*** Recorded data Section Begins ***
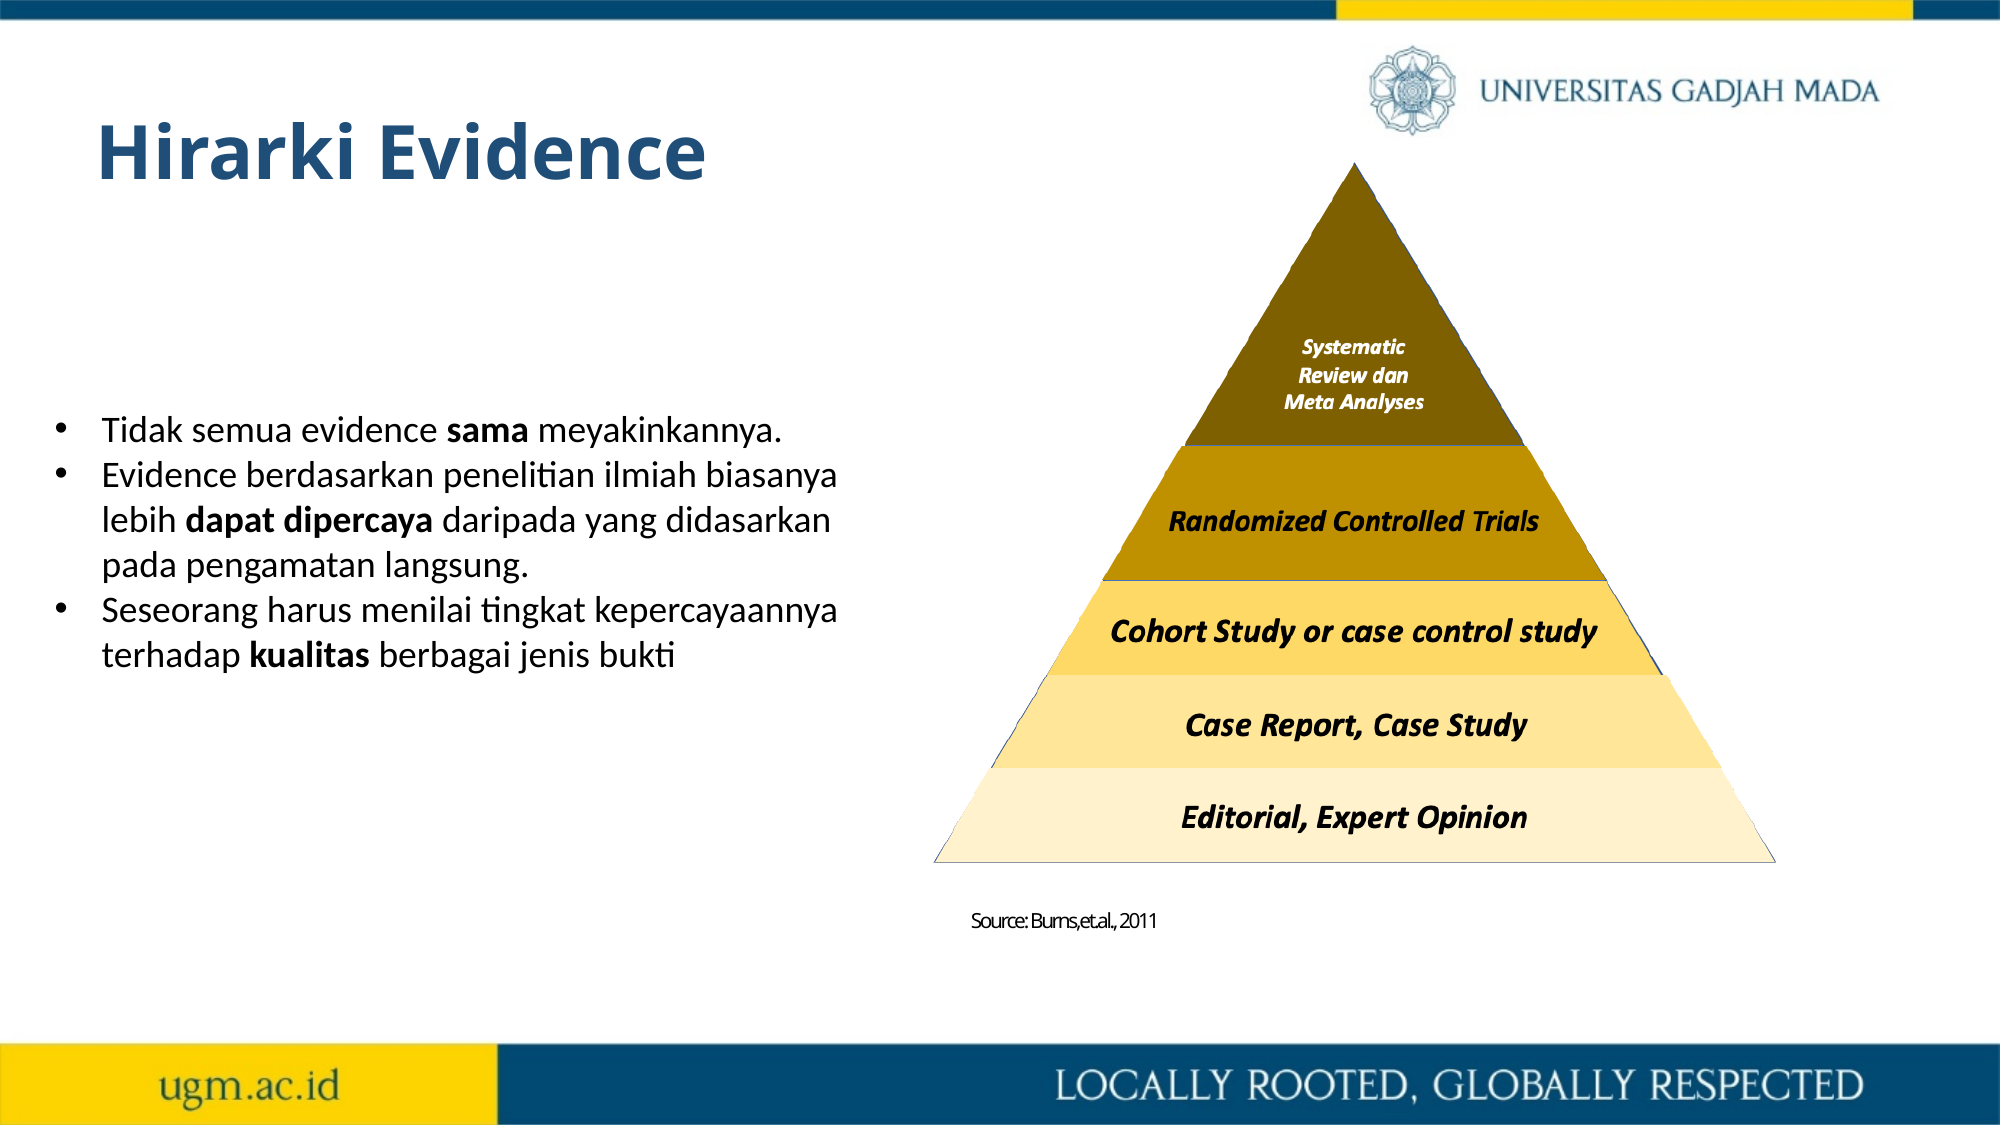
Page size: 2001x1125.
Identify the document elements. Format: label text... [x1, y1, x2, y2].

picture [0, 0, 2000, 1125]
text_box Source: Burns,et.al., 2011 [855, 903, 1274, 934]
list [932, 161, 1776, 863]
text_box Tidak semua evidence sama meyakinkannya. Evidence berdasarkan penelitian ilmiah biasanya lebih dapat dipercaya daripada yang didasarkan pada pengamatan langsung. Seseorang harus menilai tingkat kepercayaannya terhadap kualitas berbagai jenis bukti [39, 397, 883, 683]
title Hirarki Evidence [80, 90, 989, 221]
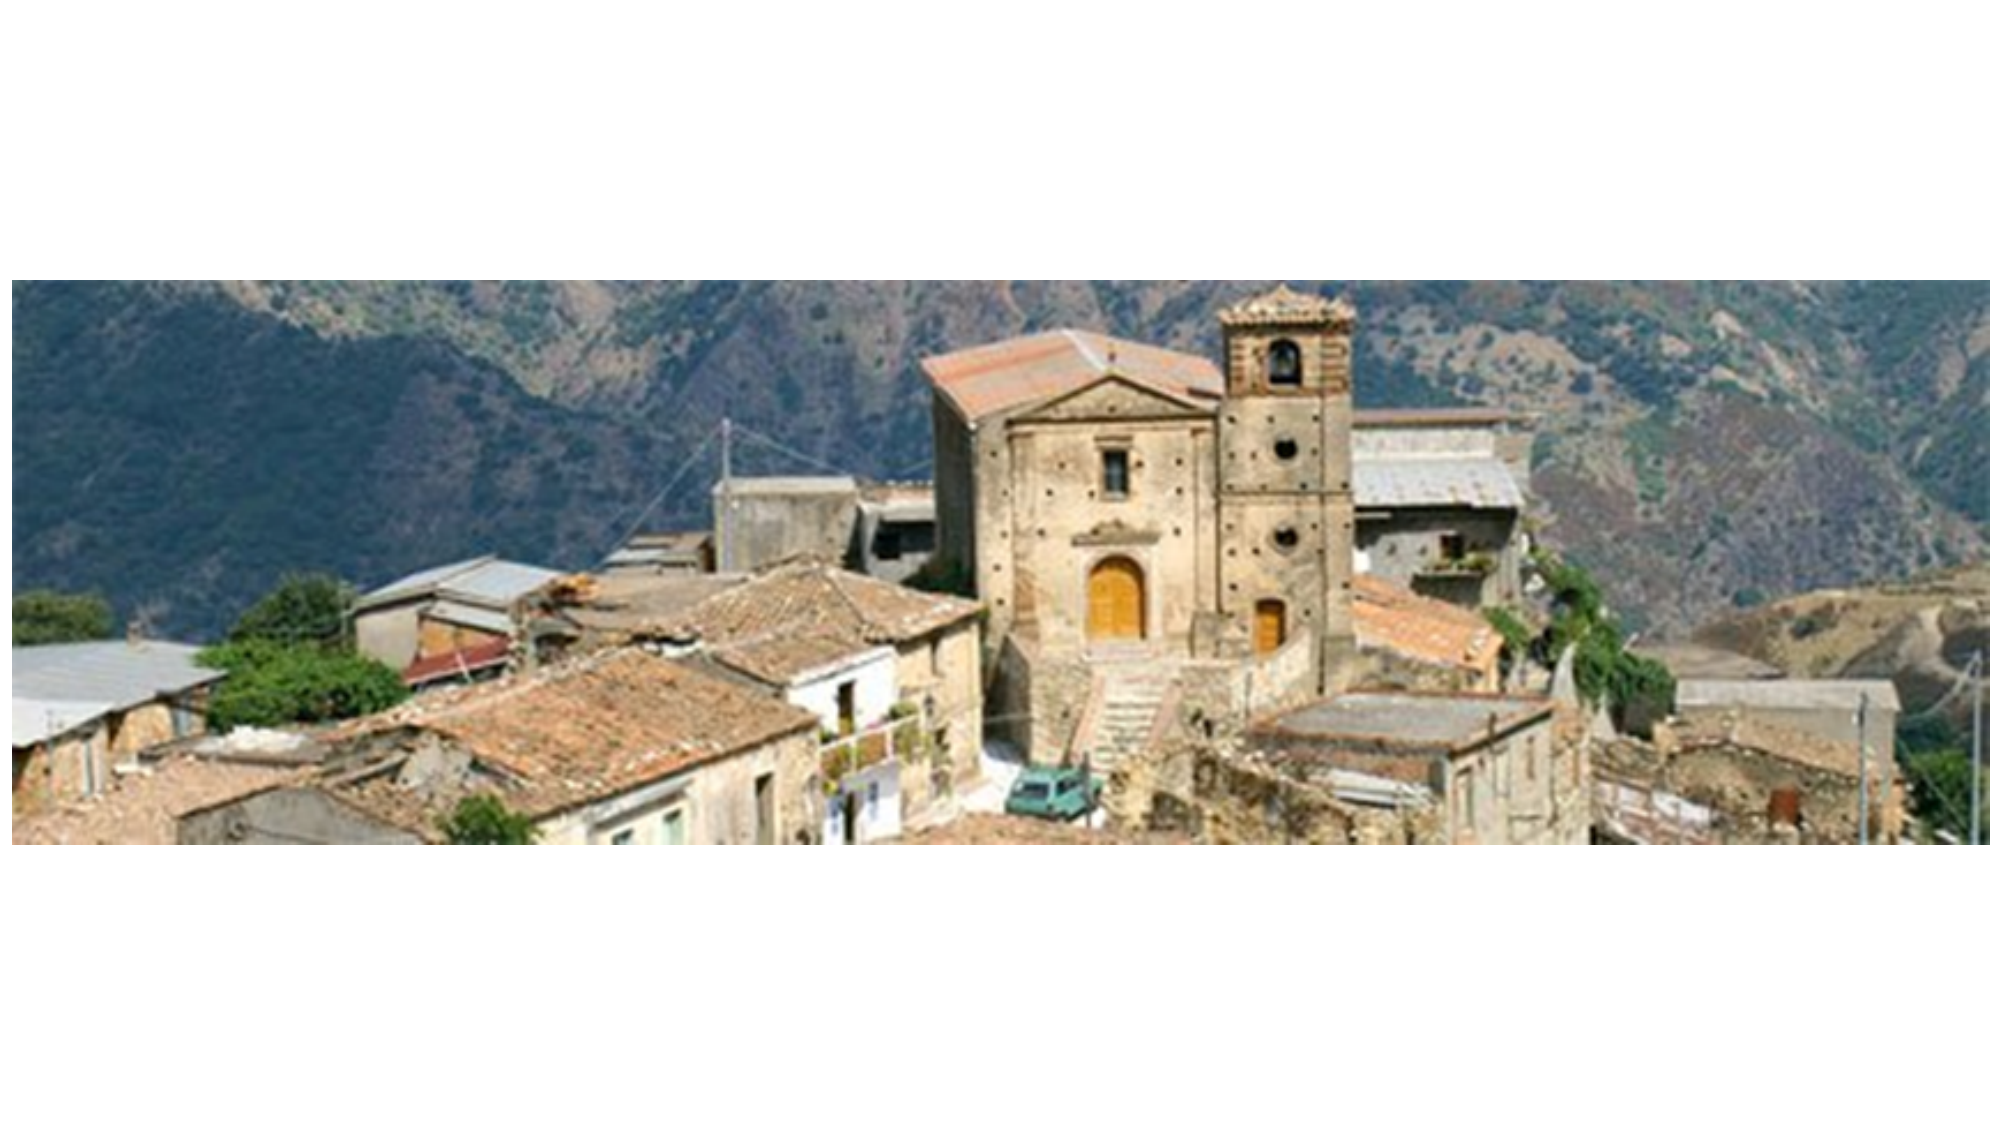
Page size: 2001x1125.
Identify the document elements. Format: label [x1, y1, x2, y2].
*** Recorded data Section Ends ***
What's needed is every line above, retyped exactly and free of pictures.

### [Result for this task]
Page size: 2001x1125.
Identify the document elements. Format: label text... [x1, y1, x2, y2].

picture [0, 0, 2000, 1125]
text_box Source: Burns,et.al., 2011 [855, 903, 1274, 934]
list [932, 161, 1776, 863]
text_box Tidak semua evidence sama meyakinkannya. Evidence berdasarkan penelitian ilmiah biasanya lebih dapat dipercaya daripada yang didasarkan pada pengamatan langsung. Seseorang harus menilai tingkat kepercayaannya terhadap kualitas berbagai jenis bukti [39, 397, 883, 683]
title Hirarki Evidence [80, 90, 989, 221]
Page size: 2001x1125.
Identify the document elements. Format: label [x1, y1, x2, y2].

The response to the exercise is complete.